## TASK OBJECTIVE
The task requires repeating, word for word, the lines from the one with "66: (178, 240, 5.80)" through the end of the material, leaving out all pictures.

[[ RECORDS PROVIDED, beginning ]]

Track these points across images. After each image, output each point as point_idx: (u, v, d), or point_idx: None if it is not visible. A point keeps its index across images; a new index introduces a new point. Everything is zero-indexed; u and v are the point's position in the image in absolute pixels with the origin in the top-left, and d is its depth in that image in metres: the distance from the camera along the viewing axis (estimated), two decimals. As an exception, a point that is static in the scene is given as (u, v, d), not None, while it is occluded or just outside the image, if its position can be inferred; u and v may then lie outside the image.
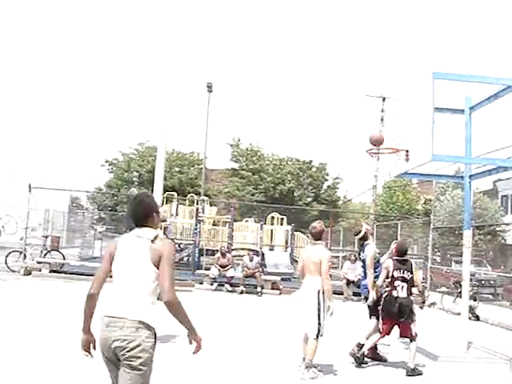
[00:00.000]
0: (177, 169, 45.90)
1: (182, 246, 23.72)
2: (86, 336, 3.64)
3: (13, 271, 17.89)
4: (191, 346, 3.64)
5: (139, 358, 3.41)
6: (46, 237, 23.21)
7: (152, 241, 3.61)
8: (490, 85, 8.99)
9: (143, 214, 3.77)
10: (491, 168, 9.46)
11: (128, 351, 3.40)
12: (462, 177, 10.75)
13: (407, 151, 9.04)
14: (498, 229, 29.48)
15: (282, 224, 27.42)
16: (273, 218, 27.99)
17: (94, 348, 3.64)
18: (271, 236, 26.61)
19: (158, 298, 3.52)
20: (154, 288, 3.56)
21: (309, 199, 44.61)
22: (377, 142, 10.18)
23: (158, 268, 3.54)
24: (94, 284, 3.70)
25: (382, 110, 34.90)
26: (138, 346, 3.40)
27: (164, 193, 20.84)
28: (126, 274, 3.60)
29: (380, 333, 8.20)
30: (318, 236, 7.44)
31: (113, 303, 3.55)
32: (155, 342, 3.52)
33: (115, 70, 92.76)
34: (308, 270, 7.30)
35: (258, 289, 17.29)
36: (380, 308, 8.17)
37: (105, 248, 29.94)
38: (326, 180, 47.70)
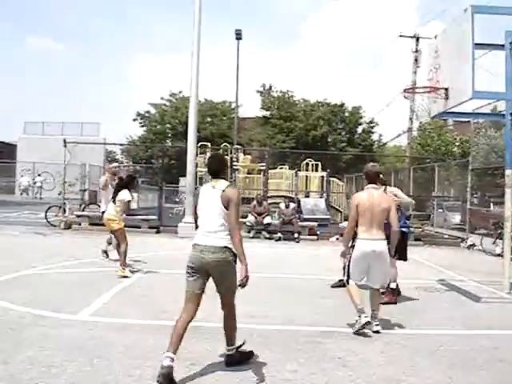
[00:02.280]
0: (209, 119, 45.77)
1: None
2: None
3: (53, 226, 18.20)
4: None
5: (229, 269, 4.95)
6: (84, 191, 23.54)
7: (223, 190, 4.89)
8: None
9: (218, 168, 5.14)
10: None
11: (222, 266, 4.89)
12: (503, 115, 10.43)
13: (446, 90, 8.77)
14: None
15: (316, 170, 27.29)
16: (307, 164, 27.85)
17: None
18: (306, 182, 26.52)
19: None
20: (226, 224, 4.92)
21: (343, 144, 44.20)
22: None
23: (227, 209, 4.86)
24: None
25: (416, 51, 33.87)
26: (228, 262, 4.90)
27: (197, 143, 20.83)
28: (207, 215, 4.96)
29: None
30: (374, 179, 6.79)
31: (202, 235, 4.94)
32: (235, 258, 4.92)
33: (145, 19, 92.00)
34: (375, 219, 6.45)
35: (296, 235, 17.34)
36: None
37: (142, 199, 30.41)
38: (360, 124, 47.11)
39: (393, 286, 8.30)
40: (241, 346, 5.28)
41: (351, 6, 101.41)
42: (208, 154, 26.34)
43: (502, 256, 11.85)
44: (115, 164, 13.37)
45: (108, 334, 5.94)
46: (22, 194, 38.86)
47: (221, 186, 4.92)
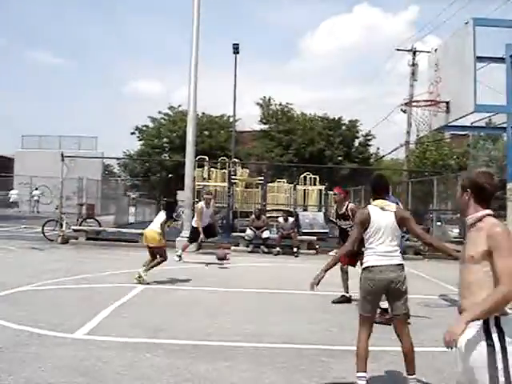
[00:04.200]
0: (207, 132, 45.69)
1: (215, 209, 23.72)
2: None
3: (50, 240, 18.04)
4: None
5: (405, 284, 4.96)
6: (81, 205, 23.40)
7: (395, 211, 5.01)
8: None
9: (386, 188, 5.24)
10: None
11: (400, 283, 4.90)
12: (504, 128, 10.38)
13: (447, 103, 8.70)
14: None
15: (314, 184, 27.23)
16: (305, 178, 27.78)
17: None
18: (304, 196, 26.43)
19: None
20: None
21: (340, 158, 44.19)
22: None
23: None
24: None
25: (413, 64, 33.95)
26: (404, 278, 4.95)
27: (195, 157, 20.75)
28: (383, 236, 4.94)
29: None
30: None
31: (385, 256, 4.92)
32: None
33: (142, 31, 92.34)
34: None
35: (295, 249, 17.21)
36: None
37: (139, 213, 30.28)
38: (357, 137, 47.12)
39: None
40: None
41: (349, 21, 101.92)
42: (206, 168, 26.31)
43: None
44: (210, 196, 13.92)
45: (105, 353, 5.79)
46: (12, 207, 38.84)
47: (391, 208, 5.06)
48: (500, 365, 2.96)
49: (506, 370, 2.94)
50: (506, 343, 3.00)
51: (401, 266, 4.98)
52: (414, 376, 4.93)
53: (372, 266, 4.92)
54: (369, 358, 4.88)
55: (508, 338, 3.02)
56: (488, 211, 3.33)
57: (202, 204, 13.85)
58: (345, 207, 9.21)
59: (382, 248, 4.94)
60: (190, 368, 5.28)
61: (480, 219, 3.30)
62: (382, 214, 4.99)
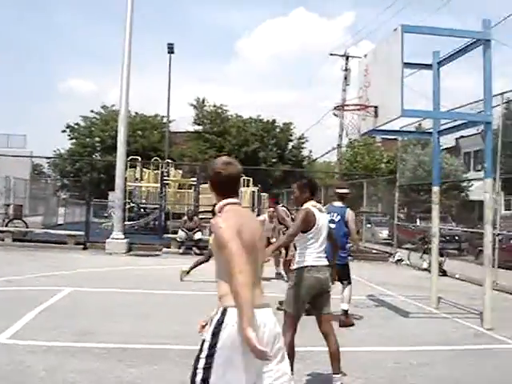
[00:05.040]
0: (140, 132, 45.10)
1: (147, 210, 23.44)
2: None
3: (-26, 241, 17.41)
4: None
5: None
6: (8, 205, 22.65)
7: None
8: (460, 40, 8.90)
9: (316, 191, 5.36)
10: (459, 123, 9.40)
11: (329, 283, 5.11)
12: (430, 133, 10.69)
13: (376, 107, 8.88)
14: (462, 185, 29.87)
15: (248, 186, 27.26)
16: (239, 179, 27.78)
17: None
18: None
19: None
20: None
21: (273, 160, 44.51)
22: None
23: None
24: None
25: (346, 69, 34.64)
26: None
27: (127, 157, 20.46)
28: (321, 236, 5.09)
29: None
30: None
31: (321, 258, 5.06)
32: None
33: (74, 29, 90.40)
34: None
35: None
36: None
37: (69, 214, 29.55)
38: (291, 140, 47.60)
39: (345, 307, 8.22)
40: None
41: (286, 24, 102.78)
42: (138, 168, 25.94)
43: (428, 270, 12.09)
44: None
45: (28, 358, 5.60)
46: None
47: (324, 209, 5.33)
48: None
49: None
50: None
51: (329, 266, 5.13)
52: (339, 375, 5.02)
53: (312, 266, 4.95)
54: (295, 357, 4.91)
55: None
56: (228, 200, 3.13)
57: None
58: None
59: (320, 249, 5.04)
60: (116, 372, 5.18)
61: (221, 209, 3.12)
62: (321, 215, 5.10)
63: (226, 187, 3.16)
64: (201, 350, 2.96)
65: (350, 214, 7.92)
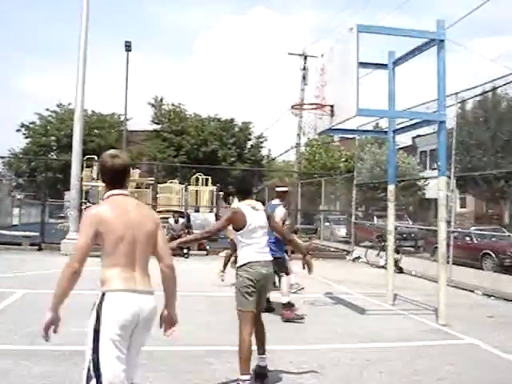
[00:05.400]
0: (96, 131, 44.52)
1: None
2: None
3: None
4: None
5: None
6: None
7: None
8: (415, 40, 9.01)
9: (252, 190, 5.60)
10: (415, 122, 9.52)
11: (271, 278, 5.45)
12: (386, 132, 10.82)
13: (332, 107, 8.93)
14: (417, 183, 30.36)
15: (206, 185, 27.20)
16: (197, 178, 27.71)
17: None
18: (196, 197, 26.36)
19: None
20: None
21: (232, 159, 44.49)
22: None
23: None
24: None
25: (304, 68, 34.74)
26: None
27: (83, 157, 20.14)
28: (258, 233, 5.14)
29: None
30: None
31: (262, 252, 5.11)
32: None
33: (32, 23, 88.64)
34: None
35: (185, 250, 17.09)
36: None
37: (24, 215, 28.91)
38: (250, 139, 47.66)
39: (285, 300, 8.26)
40: None
41: (244, 23, 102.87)
42: (95, 168, 25.58)
43: (385, 268, 12.24)
44: None
45: (-23, 363, 5.45)
46: None
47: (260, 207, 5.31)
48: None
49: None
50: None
51: (272, 262, 5.23)
52: (264, 355, 5.33)
53: (253, 262, 5.01)
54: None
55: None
56: (112, 192, 3.33)
57: None
58: None
59: (259, 245, 5.09)
60: (70, 374, 5.07)
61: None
62: (256, 213, 5.16)
63: (111, 179, 3.34)
64: (88, 335, 3.26)
65: (277, 211, 7.87)
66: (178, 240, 5.80)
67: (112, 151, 3.38)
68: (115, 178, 3.33)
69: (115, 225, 3.16)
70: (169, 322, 3.72)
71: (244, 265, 5.04)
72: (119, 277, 3.20)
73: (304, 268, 6.59)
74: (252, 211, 5.14)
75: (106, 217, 3.16)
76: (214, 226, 5.64)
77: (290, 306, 8.26)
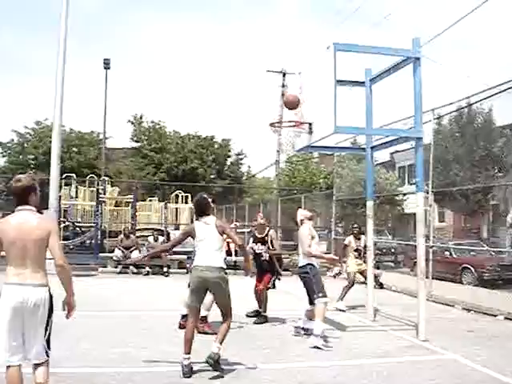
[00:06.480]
0: (75, 149, 44.17)
1: (83, 229, 22.91)
2: None
3: None
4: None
5: (225, 283, 6.21)
6: None
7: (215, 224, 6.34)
8: (392, 58, 9.09)
9: (206, 208, 6.47)
10: (392, 139, 9.60)
11: (220, 282, 6.14)
12: (364, 148, 10.89)
13: (310, 124, 8.99)
14: (396, 199, 30.52)
15: (186, 202, 27.10)
16: (177, 196, 27.62)
17: None
18: (176, 215, 26.26)
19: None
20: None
21: (212, 176, 44.41)
22: (292, 104, 9.40)
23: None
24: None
25: (283, 85, 35.01)
26: (222, 278, 6.17)
27: (62, 175, 19.99)
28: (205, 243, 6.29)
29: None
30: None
31: (204, 258, 6.20)
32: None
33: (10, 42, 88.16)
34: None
35: (165, 269, 17.00)
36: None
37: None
38: (229, 156, 47.64)
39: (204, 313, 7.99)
40: None
41: (225, 38, 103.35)
42: (73, 186, 25.41)
43: (365, 284, 12.24)
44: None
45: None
46: None
47: (211, 221, 6.38)
48: None
49: None
50: None
51: (220, 268, 6.23)
52: (219, 345, 6.10)
53: (196, 266, 6.23)
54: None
55: None
56: (18, 207, 4.33)
57: None
58: (266, 232, 9.83)
59: (205, 253, 6.24)
60: None
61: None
62: (205, 227, 6.34)
63: (15, 198, 4.37)
64: None
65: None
66: (141, 255, 7.23)
67: (18, 176, 4.37)
68: (18, 197, 4.33)
69: (9, 233, 4.20)
70: (68, 306, 4.64)
71: (193, 267, 6.31)
72: (12, 273, 4.23)
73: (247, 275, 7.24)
74: (203, 225, 6.33)
75: (3, 227, 4.26)
76: (173, 239, 7.18)
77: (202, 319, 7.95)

[[ RECORDS PROVIDED, end ]]

## TASK OUTPUT
66: (178, 240, 5.80)
67: (112, 151, 3.38)
68: (115, 178, 3.33)
69: (115, 225, 3.16)
70: (169, 322, 3.72)
71: (244, 265, 5.04)
72: (119, 277, 3.20)
73: (304, 268, 6.59)
74: (252, 211, 5.14)
75: (106, 217, 3.16)
76: (214, 226, 5.64)
77: (290, 306, 8.26)
[00:06.480]
0: (75, 149, 44.17)
1: (83, 229, 22.91)
2: None
3: None
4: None
5: (225, 283, 6.21)
6: None
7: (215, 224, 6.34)
8: (392, 58, 9.09)
9: (206, 208, 6.47)
10: (392, 139, 9.60)
11: (220, 282, 6.14)
12: (364, 148, 10.89)
13: (310, 124, 8.99)
14: (396, 199, 30.52)
15: (186, 202, 27.10)
16: (177, 196, 27.62)
17: None
18: (176, 215, 26.26)
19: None
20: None
21: (212, 176, 44.41)
22: (292, 104, 9.40)
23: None
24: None
25: (283, 85, 35.01)
26: (222, 278, 6.17)
27: (62, 175, 19.99)
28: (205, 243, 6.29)
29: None
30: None
31: (204, 258, 6.20)
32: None
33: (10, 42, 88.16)
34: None
35: (165, 269, 17.00)
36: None
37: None
38: (229, 156, 47.64)
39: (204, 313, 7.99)
40: None
41: (225, 38, 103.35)
42: (73, 186, 25.41)
43: (365, 284, 12.24)
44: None
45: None
46: None
47: (211, 221, 6.38)
48: None
49: None
50: None
51: (220, 268, 6.23)
52: (219, 345, 6.10)
53: (196, 266, 6.23)
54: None
55: None
56: (18, 207, 4.33)
57: None
58: (266, 232, 9.83)
59: (205, 253, 6.24)
60: None
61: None
62: (205, 227, 6.34)
63: (15, 198, 4.37)
64: None
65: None
66: (141, 255, 7.23)
67: (18, 176, 4.37)
68: (18, 197, 4.33)
69: (9, 233, 4.20)
70: (68, 306, 4.64)
71: (193, 267, 6.31)
72: (12, 273, 4.23)
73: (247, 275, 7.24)
74: (203, 225, 6.33)
75: (3, 227, 4.26)
76: (173, 239, 7.18)
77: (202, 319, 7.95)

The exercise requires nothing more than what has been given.